-- Text section --
** Begin **

I have several issues with this:

1) with bundled this way packages it is impossible to use mods or fan translations or... basically do anything with game resources;
2) sometimes libraries provided with a package simply refuse to work (I'm on Fedora). I have to delete those *.so libraries to force the game to work with system ones instead (this is particulary true for libSDL2.so and its 'family');
3) as was mentioned before, unpacking everytime you want to use an app has a big impact on launch time. It is tolerable for portable apps but for desktop it has absolutely no excuses;
4) one does not need to install a game: it is an entertainment application for a short time only, not a system-wide utility for mundane use. And besides, the process known as installation stems from the dreaded MS DOS where a game needed to determine hardware and system environment (disk paths, IRQs etc.) before it could be run. Later under Windows a game needed to write some nefarious information (like activation time for shareware games) and user preferences into the Registry. This is not the case under Linux, so the process of installation is reduced only to '*.desktop' links creation. Thus all these debates regarding DEB VS. RPM are completely irrelevant (it is not that the game resolves some dependancies).

** End **

-- Record set --
** Begin **

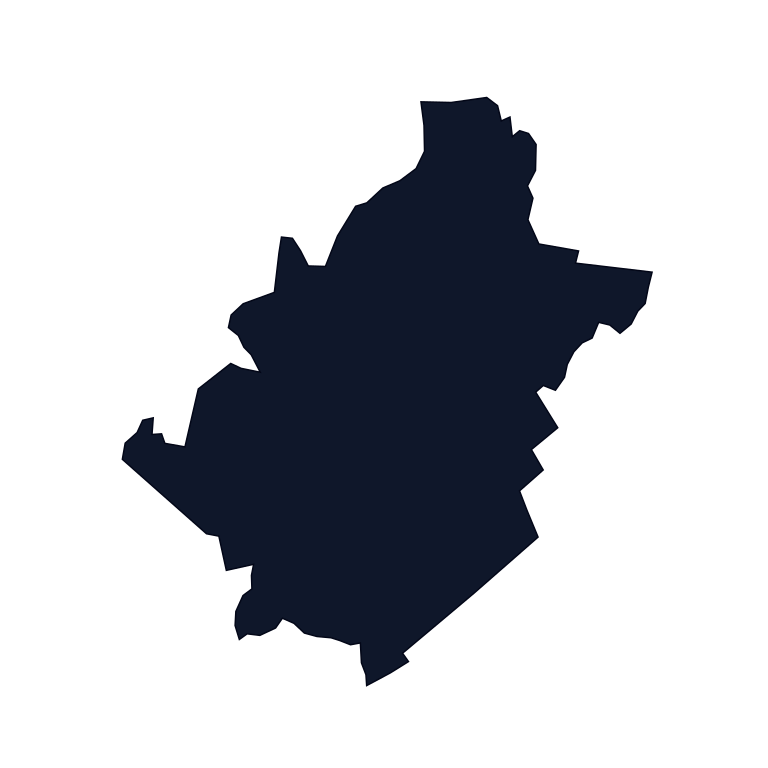 Erebango, Rio Grande do Sul, Brazil, rotated 10°
{"feature_id": "56859067B55253671432658", "entity_name": "Erebango", "entity_type": "district", "adm_level": 2, "iso_a3": "BRA", "parent_name": "Brazil", "parent_adm1": "Rio Grande do Sul", "projection": "equal_earth", "projection_center": [-52.321, -27.826], "detail": "fine", "context": "isolated", "style": "filled", "palette": "ink", "viewbox_px": 768, "rotation_deg": 10, "n_neighbors": 0, "source": "geoboundaries", "source_scale": "gbopen_adm2", "svg_char_len": 1401}
<svg xmlns="http://www.w3.org/2000/svg" viewBox="0 0 768 768"><g transform="rotate(10 384 384)"><path d="M628.6,227.3L551.6,231.7L552.5,219.2L512.2,219.2L497.2,197.2L498.4,175.1L490.9,164.0L496.1,147.3L492.2,121.7L482.8,112.2L473.6,111.0L467.4,118.2L461.7,99.2L453.8,104.6L447.5,90.2L435.4,84.0L401.3,95.1L371.4,99.7L378.5,122.4L383.5,147.8L378.2,166.3L364.3,181.1L348.8,191.2L335.6,208.6L325.2,213.9L312.5,246.2L305.9,278.4L288.9,280.9L278.7,267.3L268.5,256.4L257.5,257.1L257.8,273.0L260.1,312.8L231.4,329.4L221.5,342.6L221.0,355.5L232.1,361.5L239.7,372.2L248.1,378.2L260.1,393.9L240.5,393.4L229.5,390.4L202.0,421.1L198.9,480.5L178.5,480.5L173.6,471.7L164.3,474.0L162.6,457.4L152.7,461.6L149.3,474.7L139.4,487.2L139.4,503.6L235.2,562.3L247.8,562.5L261.1,594.9L286.9,584.2L286.7,595.5L289.5,608.7L281.9,616.8L277.6,633.7L279.3,647.7L285.9,660.7L292.6,653.8L305.4,653.1L319.6,643.1L324.6,632.3L336.9,635.3L348.8,643.1L361.8,644.3L375.9,643.1L384.9,644.3L396.3,646.6L405.7,643.1L410.2,662.5L416.7,673.4L419.3,684.0L440.4,667.4L456.3,653.1L449.0,645.9L469.4,621.6L509.0,574.3L562.3,508.0L546.7,483.5L536.0,465.7L555.7,441.0L540.5,423.0L562.7,396.9L534.8,365.7L541.1,357.8L553.9,360.4L560.6,346.1L561.1,332.9L565.4,319.3L572.0,309.1L581.0,302.6L584.7,286.0L596.1,286.7L607.6,293.1L617.0,282.0L621.3,268.2L627.2,259.4L627.5,242.8L628.6,227.3Z" fill="#0f172a" stroke="#020617" stroke-width="1.5"/></g></svg>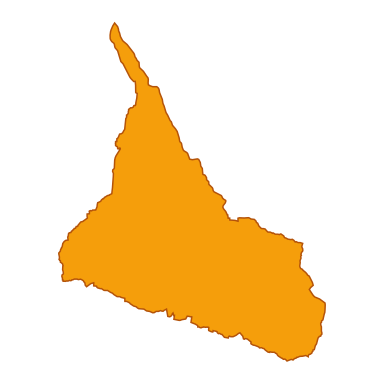 Noen Kham, Chai Nat, Thailand (Equal Earth projection)
{"feature_id": "78962969B80984630851813", "entity_name": "Noen Kham", "entity_type": "district", "adm_level": 2, "iso_a3": "THA", "parent_name": "Thailand", "parent_adm1": "Chai Nat", "projection": "equal_earth", "projection_center": [99.836, 15.024], "detail": "fine", "context": "isolated", "style": "filled", "palette": "amber", "viewbox_px": 384, "rotation_deg": 0, "n_neighbors": 0, "source": "geoboundaries", "source_scale": "gbopen_adm2", "svg_char_len": 5985}
<svg xmlns="http://www.w3.org/2000/svg" viewBox="0 0 384 384"><path d="M63.1,281.2L65.5,281.3L67.0,280.9L67.9,281.1L69.5,280.4L70.7,280.7L71.6,280.4L71.8,279.9L73.2,279.7L74.2,279.1L77.2,279.1L78.2,279.6L80.7,279.2L82.2,280.0L83.4,280.8L83.9,281.9L84.5,282.3L84.9,283.1L85.3,285.3L86.6,286.7L90.8,283.6L93.7,282.8L93.7,285.9L96.6,286.2L96.9,287.2L97.5,287.8L100.4,288.7L101.4,288.6L104.1,290.4L107.7,290.5L110.6,292.4L112.5,293.2L113.8,294.5L117.1,296.6L120.0,296.7L121.1,297.4L124.8,298.3L124.9,301.4L126.6,301.4L129.0,302.5L129.8,303.1L130.2,303.7L133.6,306.0L136.3,306.8L137.4,307.9L138.8,308.7L143.9,309.1L146.5,310.9L149.9,311.5L152.8,312.8L154.3,312.6L156.1,311.4L158.5,311.4L160.5,310.6L162.2,311.2L163.4,311.1L164.2,310.2L164.9,310.0L166.5,309.1L167.8,316.4L169.6,316.8L170.8,316.3L172.2,314.6L172.3,313.8L173.0,313.0L173.9,315.8L174.4,315.6L173.9,319.3L179.3,320.4L180.3,320.3L181.8,319.7L185.7,319.0L187.2,316.2L189.2,316.4L190.4,316.8L191.3,316.7L191.8,316.9L191.0,322.4L195.3,324.1L197.4,325.4L197.8,325.9L197.8,327.0L199.0,327.0L200.0,327.6L201.1,327.8L202.1,327.3L203.0,327.3L203.5,326.9L205.5,327.3L207.0,327.1L208.6,327.3L208.8,327.9L208.6,329.4L208.7,330.5L210.7,331.5L212.4,332.0L213.0,331.8L213.1,330.6L216.5,331.4L217.1,331.7L217.2,332.5L218.2,333.5L218.8,333.7L219.1,333.4L219.9,333.5L221.2,334.4L222.0,334.4L224.4,337.3L228.3,338.0L228.8,336.4L229.5,336.1L230.7,336.7L233.1,336.7L236.1,335.3L238.4,333.5L239.9,332.8L242.8,336.2L243.5,338.9L244.4,339.2L245.0,338.7L245.8,338.6L247.5,339.1L251.0,342.0L250.9,343.7L251.6,344.2L253.2,345.1L254.9,345.4L258.7,346.9L259.5,347.9L261.6,347.7L262.9,348.4L264.0,348.6L265.1,349.9L268.0,352.1L269.7,352.4L269.8,351.9L270.8,351.9L271.5,352.2L274.5,352.3L275.7,353.3L276.7,353.7L277.6,355.3L278.4,356.1L281.5,358.1L282.4,358.4L283.3,359.3L284.6,359.1L285.5,359.4L287.0,361.0L290.9,359.5L291.8,359.5L292.8,359.9L292.9,359.7L293.5,359.7L294.3,358.6L296.0,358.2L296.8,357.3L297.4,357.4L299.7,356.4L302.6,356.2L305.9,355.5L308.2,356.7L308.2,355.9L309.0,354.5L310.3,354.2L311.8,353.1L312.2,351.8L312.9,351.2L313.0,350.0L314.3,349.6L315.3,345.7L316.5,343.9L318.0,338.1L319.4,336.4L320.7,336.1L321.0,335.1L321.9,334.1L321.8,332.4L321.4,331.2L321.4,326.8L320.8,325.1L320.7,323.5L320.8,323.0L321.5,322.3L321.6,320.8L322.9,319.9L324.2,314.2L324.8,312.4L325.0,310.0L325.2,304.9L325.0,303.0L319.6,299.0L314.6,296.9L312.9,295.0L309.3,289.5L310.6,287.6L313.2,285.3L312.4,282.5L309.2,276.1L307.5,275.0L307.0,274.0L305.6,272.4L302.9,270.2L302.5,269.4L300.7,268.5L300.2,267.7L299.7,266.1L300.2,262.7L300.0,260.8L301.0,258.1L300.7,256.5L301.4,255.3L300.9,254.4L301.6,252.3L302.5,251.4L302.8,250.7L302.7,248.8L302.0,247.4L301.8,246.3L302.7,243.4L300.2,242.6L298.1,242.6L296.2,241.7L295.2,242.0L293.8,240.3L292.3,239.3L290.9,239.6L287.7,239.1L286.5,238.3L284.5,237.6L283.7,235.9L281.0,234.0L280.4,234.0L279.5,234.6L277.8,234.2L275.3,234.2L273.0,232.9L272.4,233.3L271.7,232.8L270.2,232.1L268.0,232.1L266.8,231.0L265.1,229.0L263.3,228.6L261.9,228.6L261.0,228.2L258.8,225.9L257.7,223.2L256.5,222.5L255.8,220.8L254.3,219.4L251.0,219.0L249.2,217.9L248.4,217.7L244.2,218.0L239.4,217.8L238.0,218.2L238.0,221.2L235.0,220.4L229.8,220.0L229.7,218.1L228.2,218.2L227.7,215.0L227.4,215.1L225.7,211.4L223.8,209.2L222.8,207.2L223.2,205.6L225.3,202.8L225.8,201.2L225.7,200.4L223.7,199.2L222.6,198.1L221.7,196.1L221.2,195.5L214.1,191.9L213.2,190.7L212.7,188.4L212.3,187.7L208.9,184.4L208.7,181.8L206.6,179.7L206.5,177.6L205.3,175.6L204.7,175.0L203.3,174.6L202.9,174.3L202.6,172.0L202.3,168.4L200.8,166.2L200.3,162.5L198.7,159.4L197.4,158.9L192.4,159.7L189.7,159.2L187.6,153.4L186.6,152.4L184.2,151.0L183.2,149.9L182.2,147.2L181.5,143.5L181.0,142.7L180.0,141.8L179.7,141.2L179.1,137.8L177.2,131.5L175.6,129.0L172.5,125.3L171.3,121.8L170.1,120.5L167.7,115.3L166.0,112.5L164.1,106.1L162.9,103.3L162.3,99.4L159.6,92.7L159.1,89.8L158.6,88.4L158.1,87.8L156.8,86.7L152.7,86.7L150.1,85.8L148.4,84.8L148.1,83.1L148.3,79.2L147.9,77.7L146.8,76.4L143.4,71.3L139.6,67.7L139.3,66.4L139.0,62.3L137.1,60.4L136.1,58.3L135.0,56.8L134.4,54.4L133.8,53.2L127.1,44.5L123.2,41.2L122.5,40.4L120.5,36.7L119.5,32.8L118.7,31.1L118.4,29.0L117.6,26.6L114.6,23.0L112.8,25.9L111.2,29.6L110.6,31.5L110.1,35.1L110.2,38.6L110.5,39.6L111.7,41.5L114.0,43.4L114.4,44.6L114.8,46.9L115.3,48.0L117.6,50.7L120.9,61.6L123.0,63.7L129.9,77.2L131.0,78.7L133.7,81.5L135.2,81.4L135.6,85.2L135.7,92.3L135.9,92.8L137.2,93.4L136.8,98.0L135.8,103.0L135.7,104.7L135.3,105.5L134.4,105.4L133.9,105.6L133.2,107.1L132.0,107.8L130.6,107.8L128.6,109.4L128.7,110.1L128.3,111.5L128.3,113.2L127.5,114.4L126.5,115.2L126.8,116.0L126.5,116.7L126.5,117.5L125.8,118.6L124.7,129.3L123.6,131.0L122.6,132.9L121.4,133.7L119.6,134.1L118.3,137.3L117.6,138.3L116.9,138.7L116.8,141.5L115.9,141.4L115.5,141.9L115.7,142.6L115.4,143.3L115.8,144.1L115.5,144.7L115.6,145.5L116.4,146.3L117.2,146.5L117.6,147.5L117.6,148.3L118.0,148.9L118.8,148.8L119.0,148.4L119.7,148.0L120.2,148.2L120.3,149.0L116.1,155.7L115.3,157.5L114.7,160.0L114.3,168.2L114.1,168.7L112.9,169.7L112.7,170.3L112.6,171.4L113.4,173.4L113.3,176.3L112.5,187.5L111.8,193.7L109.4,194.9L109.3,195.2L107.4,195.6L105.3,197.0L104.5,197.3L103.5,198.8L102.9,198.7L101.4,200.0L101.0,200.9L99.8,201.8L97.7,202.7L97.3,204.3L97.0,206.9L95.7,210.0L92.6,210.1L92.0,210.6L91.0,210.9L90.3,210.6L89.3,211.1L89.2,211.4L89.5,212.9L89.4,213.7L87.1,214.0L87.1,216.2L87.4,218.1L82.7,221.5L80.7,222.0L78.0,225.3L77.6,226.4L76.2,226.5L75.5,228.2L74.1,228.5L73.7,229.5L73.1,229.7L72.4,230.8L71.5,231.1L70.9,232.5L69.3,232.8L69.1,233.2L68.6,233.4L68.1,236.4L67.7,237.0L68.1,240.0L65.7,240.4L64.2,241.5L62.8,243.5L62.2,246.7L61.4,247.8L61.4,248.5L60.7,249.2L60.3,251.2L58.8,253.0L58.8,253.9L59.4,256.9L59.4,258.5L59.0,259.2L59.5,259.6L59.6,260.4L60.4,260.8L60.4,262.2L61.5,262.9L62.7,264.1L62.7,265.0L63.1,265.8L62.8,266.3L62.6,269.7L63.2,271.7L63.4,273.4L63.0,274.4L62.4,274.6L62.0,275.1L61.9,276.7L62.4,277.9L62.5,280.0L63.1,280.1L63.1,281.2Z" fill="#f59e0b" stroke="#b45309" stroke-width="1.5"/></svg>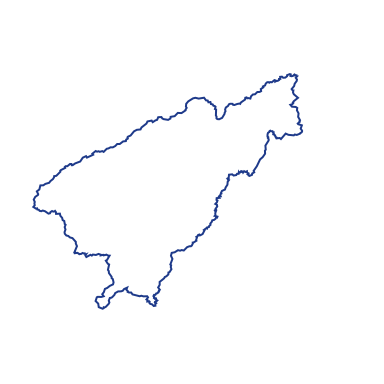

** End **

-- Instructions to follow --
Name every operating system or Linux distribution mentioned in the comment on game packaging. The listing plays no part in this work.

-- Full solution --
Fedora, MS DOS, Windows, Linux